Seattle - Seattle Seahawks quarterback Russell Wilson is to become the highest-paid player in the NFL after agreeing a four-year contract extension worth $140 million (R2 billion), reports said on Tuesday.
Wilson appeared to confirm the reports with a video message on Twitter.
"Seattle, we got a deal," Wilson said.
"Go Hawks. But I'ma see y'all in the morning. Time for y'all to go to bed."
ESPN reported that the new contract would tie the 30-year-old quarterback to the Seahawks through the 2023 season.
The deal includes a $65 million signing bonus and $107 million in guaranteed money.

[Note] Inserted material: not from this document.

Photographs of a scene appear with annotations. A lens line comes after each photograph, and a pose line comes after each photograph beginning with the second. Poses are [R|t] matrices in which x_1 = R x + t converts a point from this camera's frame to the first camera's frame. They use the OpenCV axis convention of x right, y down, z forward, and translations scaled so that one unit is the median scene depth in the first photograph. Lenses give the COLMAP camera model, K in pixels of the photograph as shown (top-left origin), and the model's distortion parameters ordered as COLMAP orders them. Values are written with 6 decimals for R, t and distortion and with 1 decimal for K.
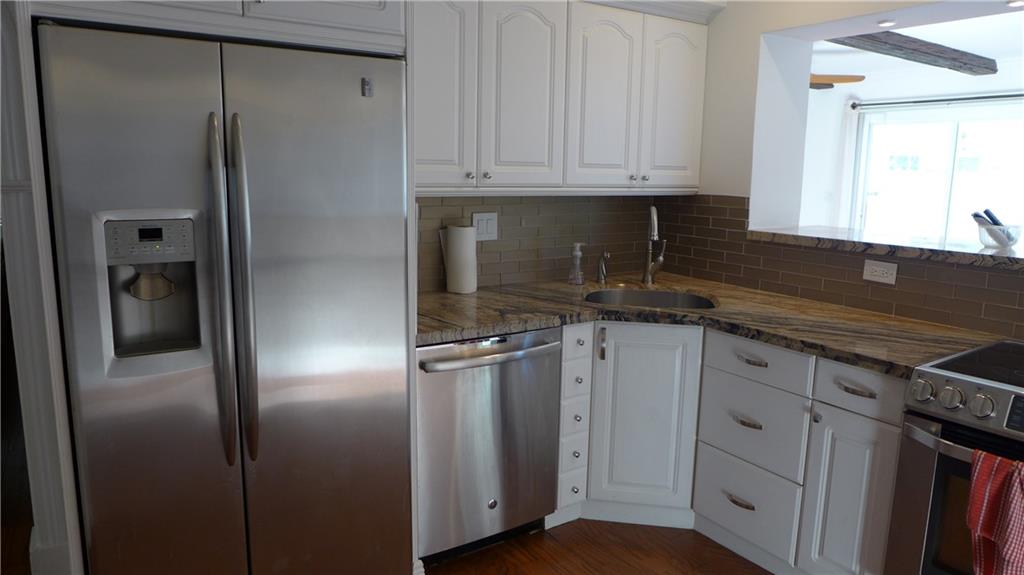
lens RADIAL K [[680.3, 0, 507.2], [0, 680.3, 288.2], [0, 0, 1]] dist [-0.062060, 0.029939]
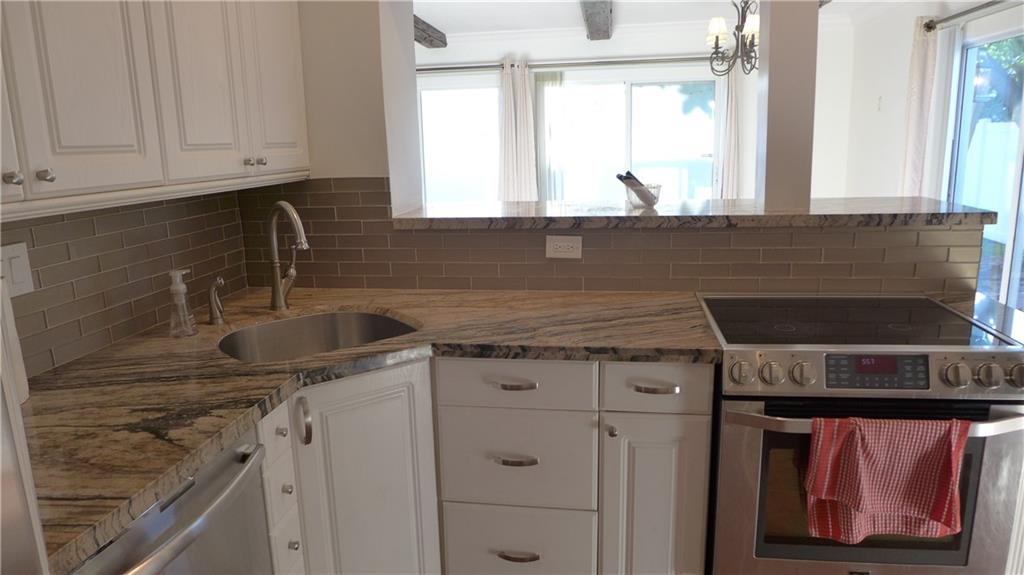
lens RADIAL K [[680.3, 0, 520.9], [0, 680.3, 282.2], [0, 0, 1]] dist [-0.062060, 0.029939]
pose [[0.662956, -0.184526, 0.725561, -0.168626], [0.163774, 0.981421, 0.099955, -0.080410], [-0.730525, 0.052563, 0.680860, 0.413841]]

With an average salary of $35 million per year, Wilson's deal eclipses Green Bay Packers quarterback Aaron Rodgers' deal signed last year which was then the richest contract in the NFL.
Rodgers salary is worth around $33.5 million a season. Wilson's signing bonus also tops Rodgers' then-record signing fee of $57.5 million.
Wilson's deal also includes a no-trade clause, ESPN reported.
The deal comes after an uneasy standoff between Wilson and the Seahawks.
Wilson, a five-time Pro Bowler who led the Seahawks to their one and only Super Bowl victory in 2014, had given the team a deadline of midnight on Monday to get a new deal put in place. This year marks the final year of a contract extension agreed in 2015 which would have seen him paid $17 million in 2019.
Wilson however had always indicated his preference to remain in Seattle, telling reporters at the end of last season he wanted to stay.
"It's business and everything," he said.
"I know essentially after the season, I could potentially be a free agent, that kind of thing. I don't think that way. I see myself being in Seattle. I love Seattle, and it's a special place for me."
Wilson's deal comes after the most statistically successful season of his career in Seattle. In 2018, he achieved a 65.6% completion rate for passing, while throwing for 35 touchdowns, his highest ever numbers.